Back in the Autumn, the former Director of Housing for Southwark Council, Gerri Scott (now resigned) announced at a meeting with Ledbury residents that the council would be purchasing a brand new block of 80 homes exclusively for Ledbury Estate residents, and these homes would be at council rents.
The news was received by residents with rapturous applause. But where are we now with the promises that were made last year?
After a long delay of more than 5 months in letting the properties - last week, the first few homes started to appear on Southwark Council’s Homesearch bidding list.
Any surplus properties not chosen by Ledbury estate tenants were to go back onto Southwark Council’s Homesearch website, so that other applicants on the Councils housing waiting list could then bid for them. However the council has now u-turned on this pledge and now announced that surplus homes will be offered to Ledbury leaseholders on a shared equity basis.

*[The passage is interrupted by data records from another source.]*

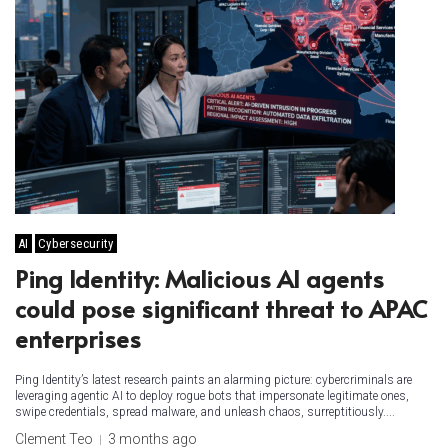
AI
Cybersecurity
Ping Identity: Malicious AI agents
could pose significant threat to APAC
enterprises
Ping Identity’s latest research paints an alarming picture: cybercriminals are
leveraging agentic AI to deploy rogue bots that impersonate legitimate ones,
swipe credentials, spread malware, and unleash chaos, surreptitiously....
Clement Teo
3 months ago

Some Ledbury tenants have had to pull out of the ‘expression of interest’ list after viewing the eye-watering rent, service charge and council tax increases they’d face if they were decanted into these flats. For some residents, the increase in monthly outgoings would rise as much as 40%, mainly due to the substantial leap in council tax banding.
For those who accept the higher costs, some are already feeling punished for not joining the Homesearch register sooner, thereby missing out on a new home of their choosing.

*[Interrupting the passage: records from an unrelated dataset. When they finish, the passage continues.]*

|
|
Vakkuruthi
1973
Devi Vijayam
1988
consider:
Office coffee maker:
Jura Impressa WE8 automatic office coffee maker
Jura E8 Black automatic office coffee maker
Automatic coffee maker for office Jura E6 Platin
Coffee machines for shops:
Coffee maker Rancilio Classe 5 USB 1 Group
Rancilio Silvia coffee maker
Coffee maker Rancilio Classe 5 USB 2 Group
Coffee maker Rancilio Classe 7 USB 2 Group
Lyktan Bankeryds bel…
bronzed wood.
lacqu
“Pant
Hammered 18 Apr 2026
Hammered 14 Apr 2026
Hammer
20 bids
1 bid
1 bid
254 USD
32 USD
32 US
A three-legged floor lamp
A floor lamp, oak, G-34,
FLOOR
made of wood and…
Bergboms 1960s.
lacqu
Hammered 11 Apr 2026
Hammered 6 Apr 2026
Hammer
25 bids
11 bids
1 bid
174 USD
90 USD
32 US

The allocations are sorted according to the applicants start date, ie -when they joined the housing register on ‘Band one’ after the crisis on the estate last summer.
For many residents, leaving Ledbury was a last resort, and backed up by reminders in the weekly Ledbury Estate newsletter, sent out by the council which stated: ‘We know not all residents want to move from the blocks. Some people have enjoyed living on the estate for a number of years and wish to continue to do so. Whilst we are working out the options for the next steps there is no pressure for anyone to move.’
In practice, this statement is not quite accurate. Although a decision has not yet been taken on the future of the towers, all residents now know they will have to move out at some stage, at the very least, for major works to take place. For those, particularly elderly and vulnerable residents, there is an obvious pressure to make a decision quickly on remaining within the community and local area, and in the company of their known and trusted friends and neighbours by moving to Sylvan Grove. However, the tenants who joined the housing register last, are effectively also last in the queue.
There are a number of elderly residents on the estate for whom this has been the case. Some residents have spent nearly 50 years living in the Ledbury blocks after they were first opened in 1969. For those tenants, the options for remaining within the community are growing narrower and narrower. On this Southwark council responded: ‘We at the Ledbury office hear a number of requests from residents as to why they believe they should be allocated one of the properties and what they would deem to be exceptional.’
There is the obvious problem of 80 homes not being anywhere near as much as would be required, as the Ledbury Estate towers contain 224 flats. The difficulties are further compounded by the higher costs. One resident said: ‘I would have liked to move to Sylvan Grove, but I just can’t afford it. I would also like to know what Southwark Council has been doing with the rent money I’ve been paying at Ledbury for the past 18 years.’
Today a photograph was released by Southwark Labour ahead of the upcoming local elections showing Southwark Council leader Peter John posing alongside Cabinet member for Regeneation Mark Williams, Cabinet member for Housing Stephanie Cryan and local Ward councillor Richard Livingstone proudly announcing that 535 new council homes have now been delivered by Southwark Labour. We asked Cllr Peter John if the true numbers would be reflected eventually - after they deduct the council homes which go to leaseholders, he responded ‘no not yet’.
Ledbury Action Group are calling for:
* Subsidy of rents/service charges & council tax at Sylvan Grove - we believe the Ledbury tenants should not be punished as they are effectively being decanted
* Extension of offer to leaseholders which doesn’t limit it to Sylvan Grove only, thereby causing an obvious conflict of interest between tenants and leaseholders
* An independent audit of the allocations process for Sylvan Grove properties
* Respect & support for elderly and vulnerable Ledbury Estate tenants in helping them secure a new home and remain in the community if they wish to do so.